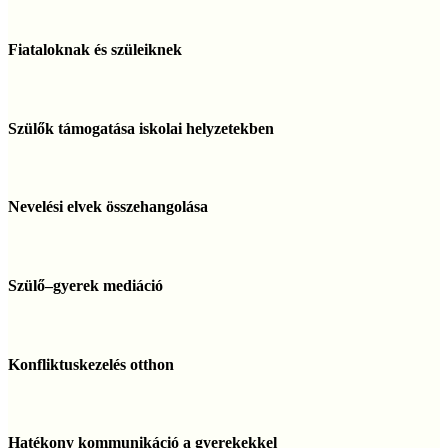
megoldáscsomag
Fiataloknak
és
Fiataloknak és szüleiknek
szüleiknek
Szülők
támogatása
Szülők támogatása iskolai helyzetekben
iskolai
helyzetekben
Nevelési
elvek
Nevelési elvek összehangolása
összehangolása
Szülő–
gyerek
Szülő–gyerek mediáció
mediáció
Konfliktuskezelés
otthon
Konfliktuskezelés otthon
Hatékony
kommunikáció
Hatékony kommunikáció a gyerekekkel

****************

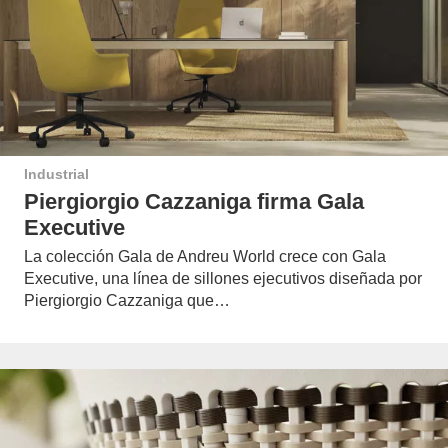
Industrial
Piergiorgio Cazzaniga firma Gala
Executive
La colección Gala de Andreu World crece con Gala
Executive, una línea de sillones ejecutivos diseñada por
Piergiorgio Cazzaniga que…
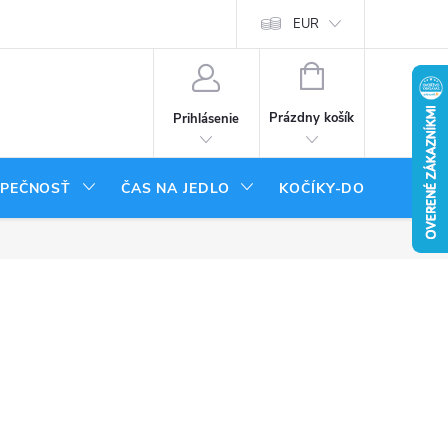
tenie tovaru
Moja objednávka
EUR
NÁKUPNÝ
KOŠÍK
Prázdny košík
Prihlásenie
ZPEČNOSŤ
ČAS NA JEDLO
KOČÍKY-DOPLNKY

****************

As the answer, set down only the lines from the data above between the one holding "megoldáscsomag" and the one holding "Hatékony kommunikáció a gyerekekkel", inclusive, exactly as they read.

*Solved problem:*
megoldáscsomag
Fiataloknak
és
Fiataloknak és szüleiknek
szüleiknek
Szülők
támogatása
Szülők támogatása iskolai helyzetekben
iskolai
helyzetekben
Nevelési
elvek
Nevelési elvek összehangolása
összehangolása
Szülő–
gyerek
Szülő–gyerek mediáció
mediáció
Konfliktuskezelés
otthon
Konfliktuskezelés otthon
Hatékony
kommunikáció
Hatékony kommunikáció a gyerekekkel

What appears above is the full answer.